The American Cities With the Most Growth in Car-Free Households
Have we reached peak car in America? Research from the University of Michigan suggests the answer is “yes.”
The highest rate of vehicle ownership in America occurred in 2007, when the average household owned 2.07 vehicles, according to research by Michael Sivak for the University of Michigan Transportation Research Institute [PDF]. Recently, the average number of cars per household dipped below 2 — at the end of 2012, it was 1.98.
That’s in part because a growing number of American households — especially in big cities — don’t own a car at all anymore. In 2012 — the latest year in which data was available — 9.2 percent of American households lacked a motor vehicle. That’s compared to 8.7 percent in 2007, according to Sivak’s review of Census data.
The share of car-free households varies considerably among the 30 largest American cities, from 56.5 percent in New York to 5.8 percent in San Jose. But between 2007 and 2012, the proportion of car-free households grew in 21 of those 30 cities. The change was especially pronounced in cities where a lot of people were already getting by without cars. The 13 cities with the highest proportion of car-free households in 2007 all saw an increase between then and 2012, reports Sivak.
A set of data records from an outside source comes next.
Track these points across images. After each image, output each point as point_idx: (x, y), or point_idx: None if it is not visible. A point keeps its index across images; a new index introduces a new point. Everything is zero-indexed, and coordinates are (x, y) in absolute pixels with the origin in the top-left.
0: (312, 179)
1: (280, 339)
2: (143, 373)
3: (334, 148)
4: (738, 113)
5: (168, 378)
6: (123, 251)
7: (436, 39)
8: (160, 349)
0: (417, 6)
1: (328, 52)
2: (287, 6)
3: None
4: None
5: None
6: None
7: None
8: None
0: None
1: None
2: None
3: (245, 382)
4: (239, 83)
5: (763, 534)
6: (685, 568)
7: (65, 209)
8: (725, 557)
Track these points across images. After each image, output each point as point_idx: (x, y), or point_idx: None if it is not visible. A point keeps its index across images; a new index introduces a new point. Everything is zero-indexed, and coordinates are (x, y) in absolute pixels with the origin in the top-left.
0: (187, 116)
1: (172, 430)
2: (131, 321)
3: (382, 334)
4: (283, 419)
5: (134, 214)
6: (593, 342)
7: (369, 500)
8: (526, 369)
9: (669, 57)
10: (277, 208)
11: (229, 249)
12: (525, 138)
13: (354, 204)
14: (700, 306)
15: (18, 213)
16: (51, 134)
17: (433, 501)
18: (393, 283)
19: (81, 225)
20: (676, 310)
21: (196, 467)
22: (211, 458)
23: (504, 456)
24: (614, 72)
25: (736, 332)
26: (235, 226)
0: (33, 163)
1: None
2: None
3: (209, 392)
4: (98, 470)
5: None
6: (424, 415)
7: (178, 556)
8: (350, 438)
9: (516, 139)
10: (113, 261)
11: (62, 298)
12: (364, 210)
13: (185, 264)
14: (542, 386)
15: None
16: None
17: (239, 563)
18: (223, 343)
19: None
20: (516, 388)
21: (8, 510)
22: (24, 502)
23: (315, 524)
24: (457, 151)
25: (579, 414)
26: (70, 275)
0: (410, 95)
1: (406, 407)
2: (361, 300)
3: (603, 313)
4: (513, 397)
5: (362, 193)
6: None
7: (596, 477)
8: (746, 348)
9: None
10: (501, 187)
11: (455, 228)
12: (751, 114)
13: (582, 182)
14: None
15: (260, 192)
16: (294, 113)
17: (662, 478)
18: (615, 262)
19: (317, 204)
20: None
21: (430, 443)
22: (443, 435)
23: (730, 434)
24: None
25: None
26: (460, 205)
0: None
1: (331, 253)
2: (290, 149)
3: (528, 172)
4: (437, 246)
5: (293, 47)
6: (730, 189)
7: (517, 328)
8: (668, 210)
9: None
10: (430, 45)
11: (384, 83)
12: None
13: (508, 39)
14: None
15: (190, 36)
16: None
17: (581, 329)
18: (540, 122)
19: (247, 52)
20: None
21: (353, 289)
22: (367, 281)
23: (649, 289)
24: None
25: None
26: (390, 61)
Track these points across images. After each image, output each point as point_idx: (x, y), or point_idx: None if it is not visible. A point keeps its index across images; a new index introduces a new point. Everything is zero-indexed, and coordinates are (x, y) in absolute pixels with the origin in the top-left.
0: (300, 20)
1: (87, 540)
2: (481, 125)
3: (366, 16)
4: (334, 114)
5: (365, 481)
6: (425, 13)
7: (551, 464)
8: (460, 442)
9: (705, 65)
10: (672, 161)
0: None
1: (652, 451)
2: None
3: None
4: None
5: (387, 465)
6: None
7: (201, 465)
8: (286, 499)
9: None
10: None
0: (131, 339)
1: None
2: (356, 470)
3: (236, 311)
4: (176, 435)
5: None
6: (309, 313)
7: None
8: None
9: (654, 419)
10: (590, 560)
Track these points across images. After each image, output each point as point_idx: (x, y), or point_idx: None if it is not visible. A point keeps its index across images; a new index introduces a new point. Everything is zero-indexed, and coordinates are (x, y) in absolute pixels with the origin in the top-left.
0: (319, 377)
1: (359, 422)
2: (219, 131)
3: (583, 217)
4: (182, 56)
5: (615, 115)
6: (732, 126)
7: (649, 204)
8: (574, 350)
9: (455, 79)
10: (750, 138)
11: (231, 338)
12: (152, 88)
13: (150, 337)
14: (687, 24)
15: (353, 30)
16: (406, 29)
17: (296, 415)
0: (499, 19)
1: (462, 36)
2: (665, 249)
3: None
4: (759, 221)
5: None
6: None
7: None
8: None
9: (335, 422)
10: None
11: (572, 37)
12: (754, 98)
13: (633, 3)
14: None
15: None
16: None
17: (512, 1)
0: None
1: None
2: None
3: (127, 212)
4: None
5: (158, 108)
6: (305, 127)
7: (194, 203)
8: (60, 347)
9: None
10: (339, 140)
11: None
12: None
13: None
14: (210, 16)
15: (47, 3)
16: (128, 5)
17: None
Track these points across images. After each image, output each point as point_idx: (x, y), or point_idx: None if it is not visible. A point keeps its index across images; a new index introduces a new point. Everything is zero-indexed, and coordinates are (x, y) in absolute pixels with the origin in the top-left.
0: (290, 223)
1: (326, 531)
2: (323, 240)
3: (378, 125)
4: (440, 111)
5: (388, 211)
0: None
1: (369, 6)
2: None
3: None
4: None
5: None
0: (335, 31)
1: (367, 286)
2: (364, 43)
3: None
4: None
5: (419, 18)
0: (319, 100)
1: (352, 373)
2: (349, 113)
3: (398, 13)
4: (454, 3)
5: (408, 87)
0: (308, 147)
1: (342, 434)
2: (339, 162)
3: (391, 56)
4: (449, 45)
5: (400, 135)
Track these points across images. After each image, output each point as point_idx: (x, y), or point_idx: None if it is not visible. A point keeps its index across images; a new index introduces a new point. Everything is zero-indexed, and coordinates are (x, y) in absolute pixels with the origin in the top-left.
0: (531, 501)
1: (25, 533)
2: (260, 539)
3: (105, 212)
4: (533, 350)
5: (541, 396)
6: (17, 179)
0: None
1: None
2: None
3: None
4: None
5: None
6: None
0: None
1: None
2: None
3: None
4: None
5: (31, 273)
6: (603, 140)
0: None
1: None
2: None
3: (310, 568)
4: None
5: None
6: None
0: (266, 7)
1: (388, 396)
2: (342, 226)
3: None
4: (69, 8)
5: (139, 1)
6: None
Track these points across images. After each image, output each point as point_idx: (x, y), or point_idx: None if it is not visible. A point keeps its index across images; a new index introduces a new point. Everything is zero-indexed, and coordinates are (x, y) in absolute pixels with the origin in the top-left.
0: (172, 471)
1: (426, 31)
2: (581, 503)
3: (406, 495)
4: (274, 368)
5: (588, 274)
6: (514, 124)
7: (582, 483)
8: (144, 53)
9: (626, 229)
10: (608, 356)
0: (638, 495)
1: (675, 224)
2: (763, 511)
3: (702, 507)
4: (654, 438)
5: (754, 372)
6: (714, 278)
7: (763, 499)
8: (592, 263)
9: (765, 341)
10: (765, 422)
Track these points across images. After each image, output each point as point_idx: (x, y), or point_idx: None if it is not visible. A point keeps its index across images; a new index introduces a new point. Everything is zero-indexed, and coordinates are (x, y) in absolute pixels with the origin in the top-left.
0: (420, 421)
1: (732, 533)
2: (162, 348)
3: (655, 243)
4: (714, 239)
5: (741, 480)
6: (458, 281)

Not all cities are seeing an increase in car-free households. Denver, Dallas, El Paso, Austin, San Antonio and Columbus all bucked the trend, registering slight increases. Houston registered no change.
Growth in car-free households reflects a number of local factors, including the quality of transit, walkability, and income levels, among other factors, according to Sivak. But he says wider social trends are at work as well.
This study is the latest in a series examining trends in driving behavior for the University of Michigan Transportation Research Institute — which is funded in part by auto companies. Sivak’s previous research has shown that in addition to owning fewer cars, Americans are driving less miles and consuming less fuel.
Sivak points out that all of these trends predate the recent economic crisis, suggesting they are the result of wider cultural influences, such as the rise in telecommuting, increasing urbanization and changing preferences of young people.